====== Entries provided ======

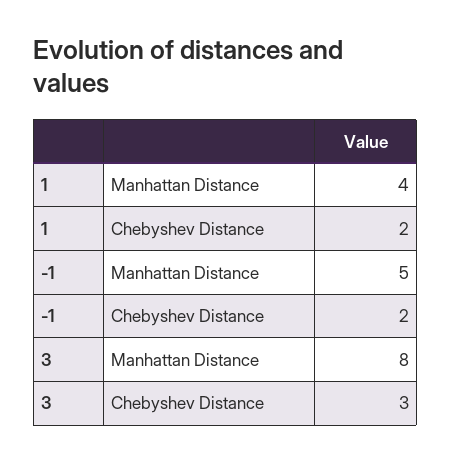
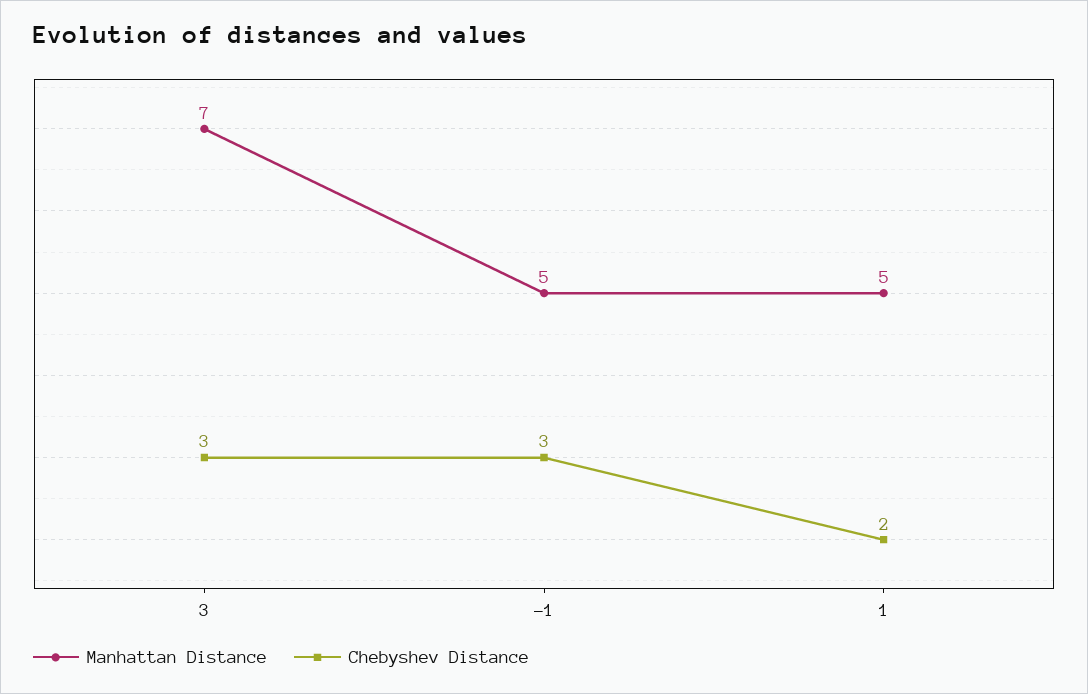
  {
    "Manhattan Distance": {
-     "1": 4,
+     "1": 5,
      "-1": 5,
-     "3": 8
+     "3": 7
    },
    "Chebyshev Distance": {
      "1": 2,
-     "-1": 2,
+     "-1": 3,
      "3": 3
    }
  }

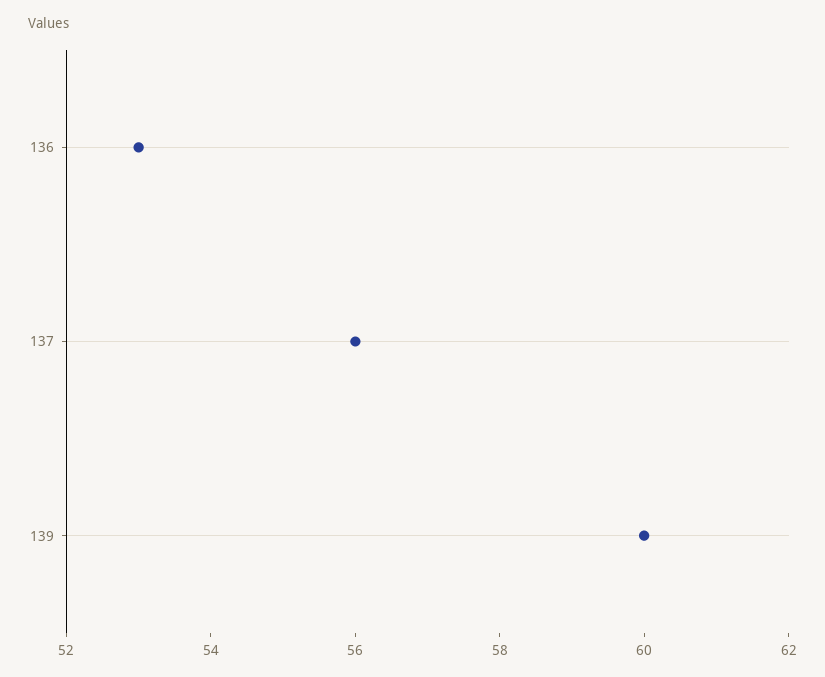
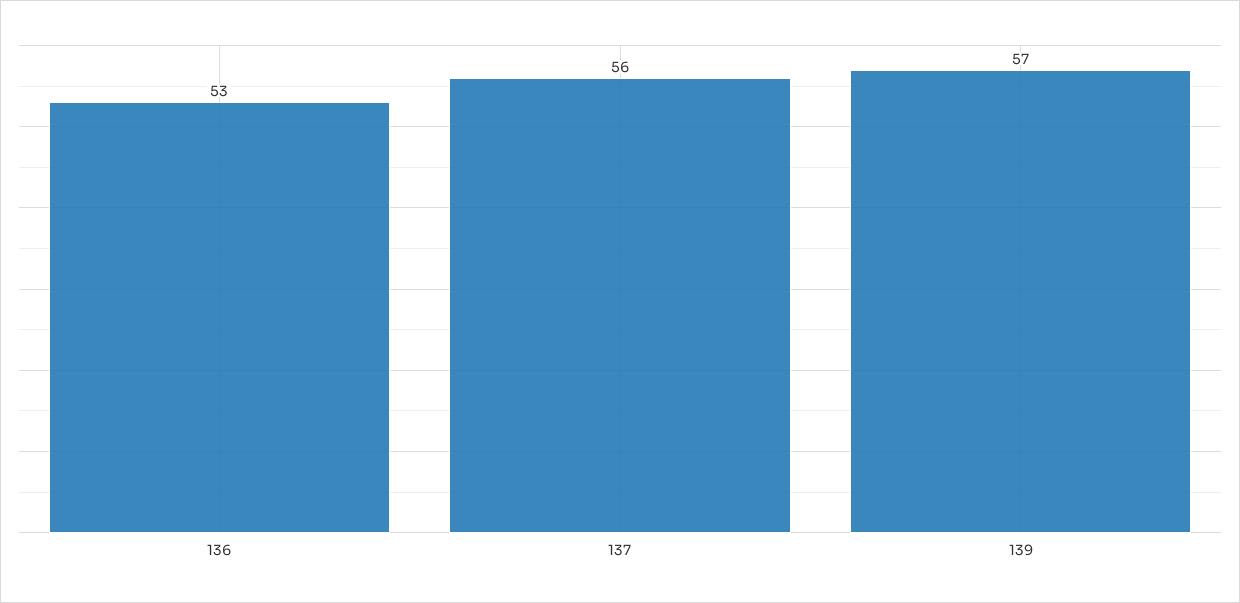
  {
    "136": 53,
    "137": 56,
-   "139": 60
+   "139": 57
  }

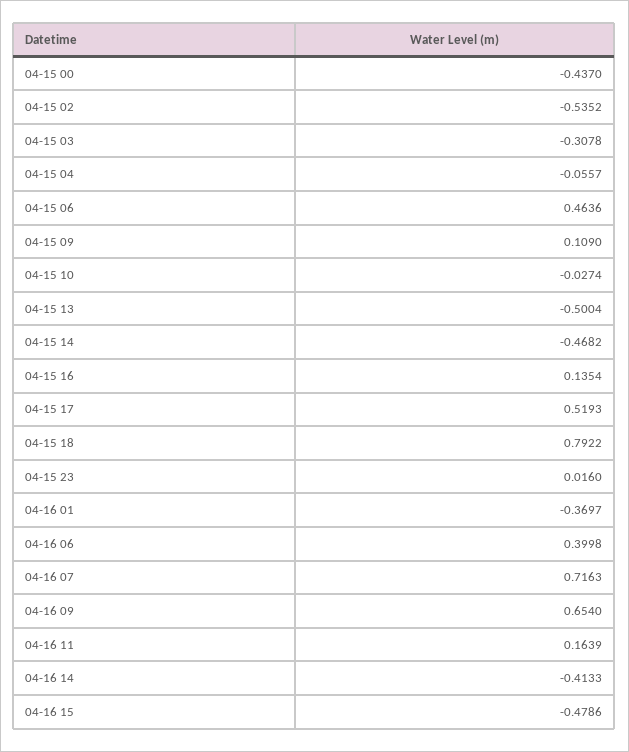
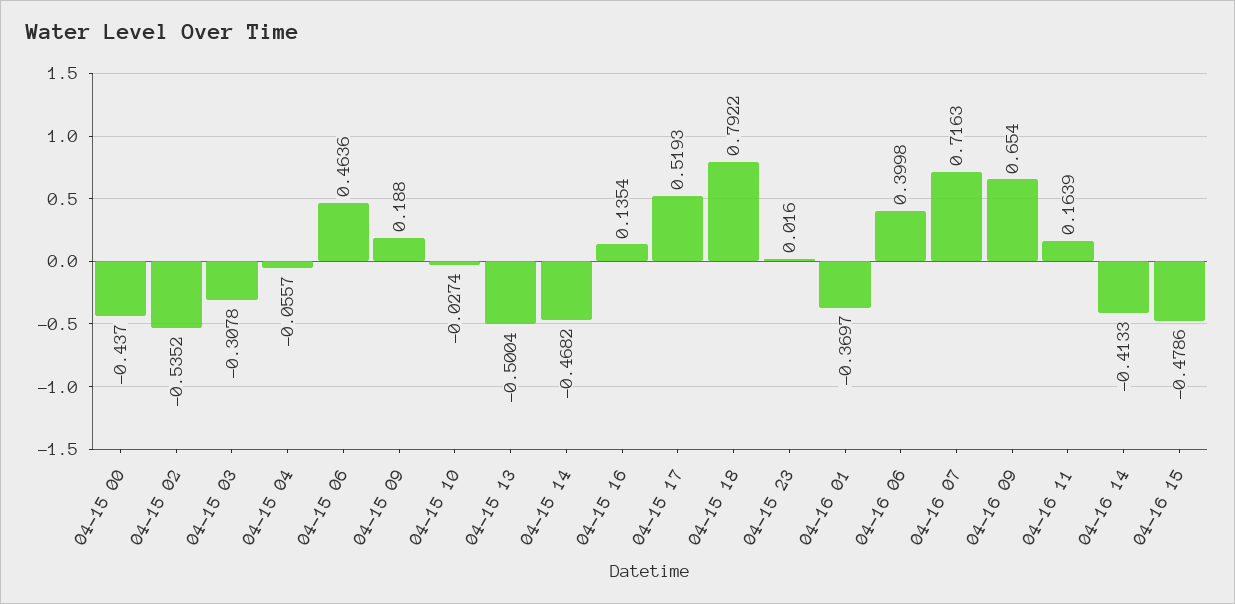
  {
    "04-15 00": -0.437,
    "04-15 02": -0.5352,
    "04-15 03": -0.3078,
    "04-15 04": -0.0557,
    "04-15 06": 0.4636,
-   "04-15 09": 0.109,
+   "04-15 09": 0.188,
    "04-15 10": -0.0274,
    "04-15 13": -0.5004,
    "04-15 14": -0.4682,
    "04-15 16": 0.1354,
    "04-15 17": 0.5193,
    "04-15 18": 0.7922,
    "04-15 23": 0.016,
    "04-16 01": -0.3697,
    "04-16 06": 0.3998,
    "04-16 07": 0.7163,
    "04-16 09": 0.654,
    "04-16 11": 0.1639,
    "04-16 14": -0.4133,
    "04-16 15": -0.4786
  }

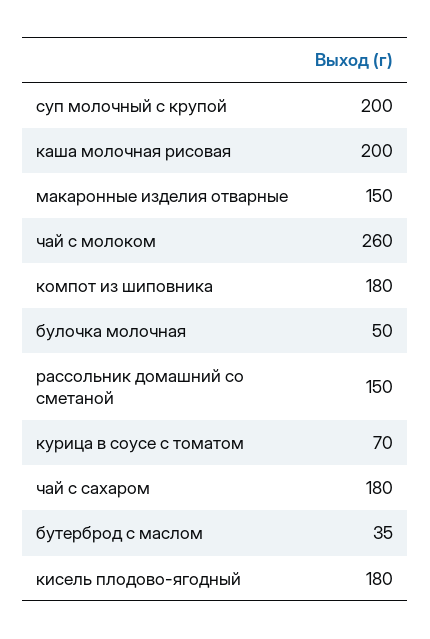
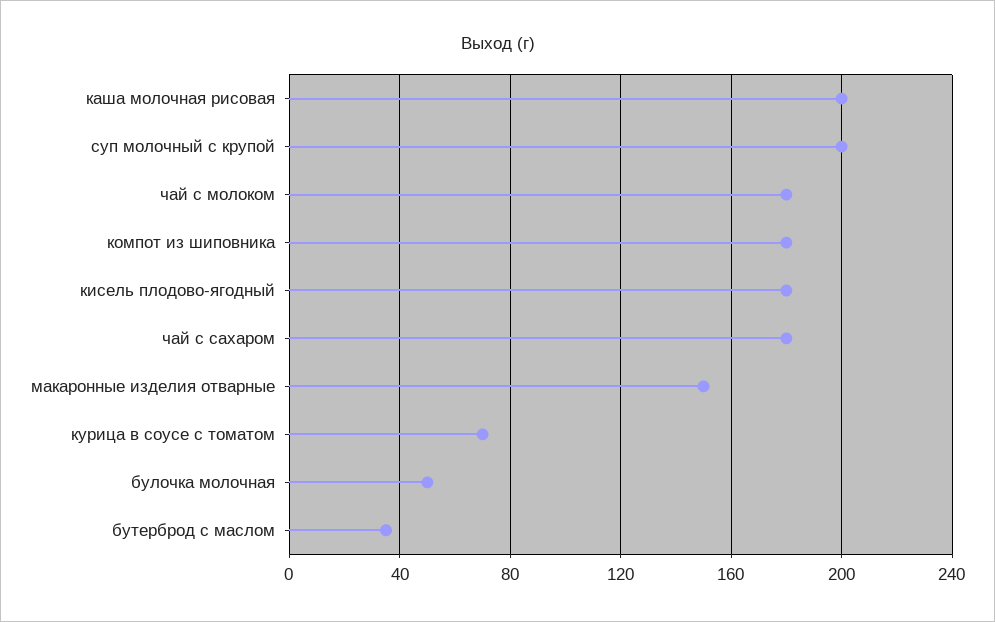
  {
    "суп молочный с крупой": 200,
    "каша молочная рисовая": 200,
    "макаронные изделия отварные": 150,
-   "чай с молоком": 260,
+   "чай с молоком": 180,
    "компот из шиповника": 180,
    "булочка молочная": 50,
-   "рассольник домашний со сметаной": 150,
    "курица в соусе с томатом": 70,
    "чай с сахаром": 180,
    "бутерброд с маслом": 35,
    "кисель плодово-ягодный": 180
  }

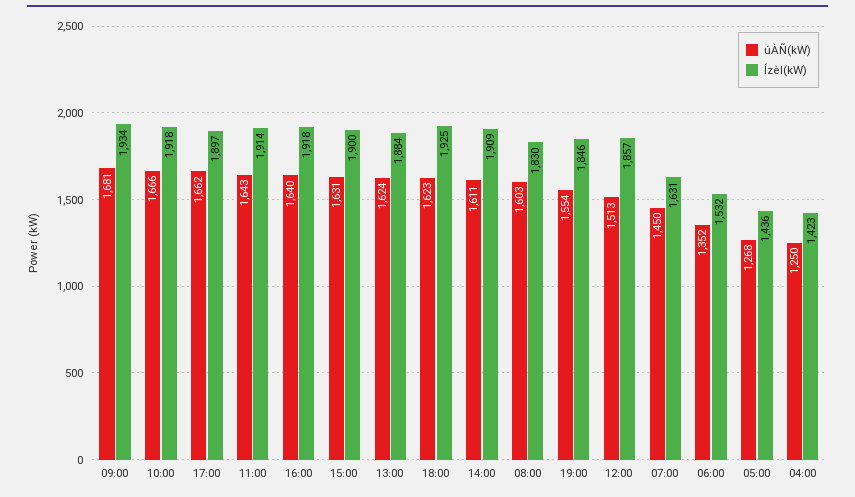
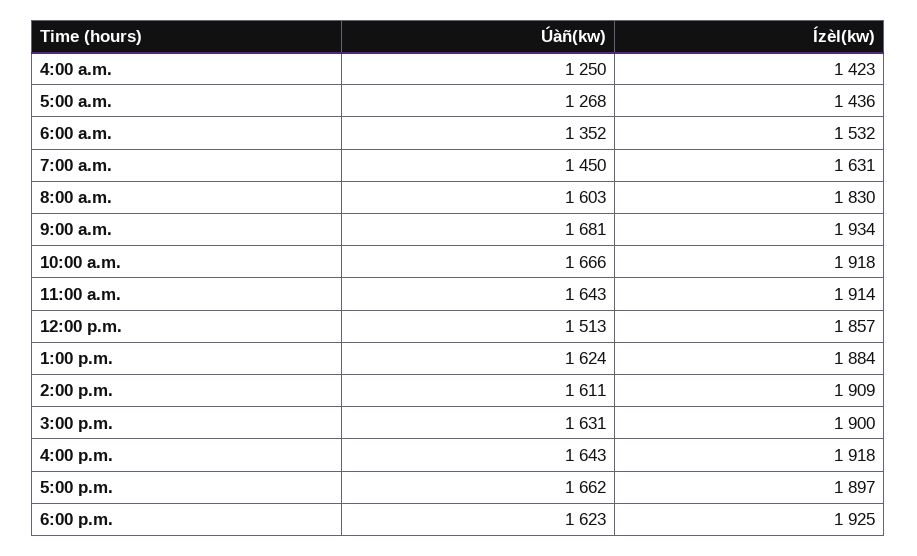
  {
    "úÀÑ(kW)": {
      "09:00": 1681,
      "10:00": 1666,
      "17:00": 1662,
      "11:00": 1643,
-     "16:00": 1640,
+     "16:00": 1643,
      "15:00": 1631,
      "13:00": 1624,
      "18:00": 1623,
      "14:00": 1611,
      "08:00": 1603,
-     "19:00": 1554,
      "12:00": 1513,
      "07:00": 1450,
      "06:00": 1352,
      "05:00": 1268,
      "04:00": 1250
    },
    "Ízèl(kW)": {
      "09:00": 1934,
      "10:00": 1918,
      "17:00": 1897,
      "11:00": 1914,
      "16:00": 1918,
      "15:00": 1900,
      "13:00": 1884,
      "18:00": 1925,
      "14:00": 1909,
      "08:00": 1830,
-     "19:00": 1846,
      "12:00": 1857,
      "07:00": 1631,
      "06:00": 1532,
      "05:00": 1436,
      "04:00": 1423
    }
  }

======

**What is needed**
Without the pictures, reproduce the entries exactly.

**Answer space**
  {
    "Manhattan Distance": {
-     "1": 4,
+     "1": 5,
      "-1": 5,
-     "3": 8
+     "3": 7
    },
    "Chebyshev Distance": {
      "1": 2,
-     "-1": 2,
+     "-1": 3,
      "3": 3
    }
  }

  {
    "136": 53,
    "137": 56,
-   "139": 60
+   "139": 57
  }

  {
    "04-15 00": -0.437,
    "04-15 02": -0.5352,
    "04-15 03": -0.3078,
    "04-15 04": -0.0557,
    "04-15 06": 0.4636,
-   "04-15 09": 0.109,
+   "04-15 09": 0.188,
    "04-15 10": -0.0274,
    "04-15 13": -0.5004,
    "04-15 14": -0.4682,
    "04-15 16": 0.1354,
    "04-15 17": 0.5193,
    "04-15 18": 0.7922,
    "04-15 23": 0.016,
    "04-16 01": -0.3697,
    "04-16 06": 0.3998,
    "04-16 07": 0.7163,
    "04-16 09": 0.654,
    "04-16 11": 0.1639,
    "04-16 14": -0.4133,
    "04-16 15": -0.4786
  }

  {
    "суп молочный с крупой": 200,
    "каша молочная рисовая": 200,
    "макаронные изделия отварные": 150,
-   "чай с молоком": 260,
+   "чай с молоком": 180,
    "компот из шиповника": 180,
    "булочка молочная": 50,
-   "рассольник домашний со сметаной": 150,
    "курица в соусе с томатом": 70,
    "чай с сахаром": 180,
    "бутерброд с маслом": 35,
    "кисель плодово-ягодный": 180
  }

  {
    "úÀÑ(kW)": {
      "09:00": 1681,
      "10:00": 1666,
      "17:00": 1662,
      "11:00": 1643,
-     "16:00": 1640,
+     "16:00": 1643,
      "15:00": 1631,
      "13:00": 1624,
      "18:00": 1623,
      "14:00": 1611,
      "08:00": 1603,
-     "19:00": 1554,
      "12:00": 1513,
      "07:00": 1450,
      "06:00": 1352,
      "05:00": 1268,
      "04:00": 1250
    },
    "Ízèl(kW)": {
      "09:00": 1934,
      "10:00": 1918,
      "17:00": 1897,
      "11:00": 1914,
      "16:00": 1918,
      "15:00": 1900,
      "13:00": 1884,
      "18:00": 1925,
      "14:00": 1909,
      "08:00": 1830,
-     "19:00": 1846,
      "12:00": 1857,
      "07:00": 1631,
      "06:00": 1532,
      "05:00": 1436,
      "04:00": 1423
    }
  }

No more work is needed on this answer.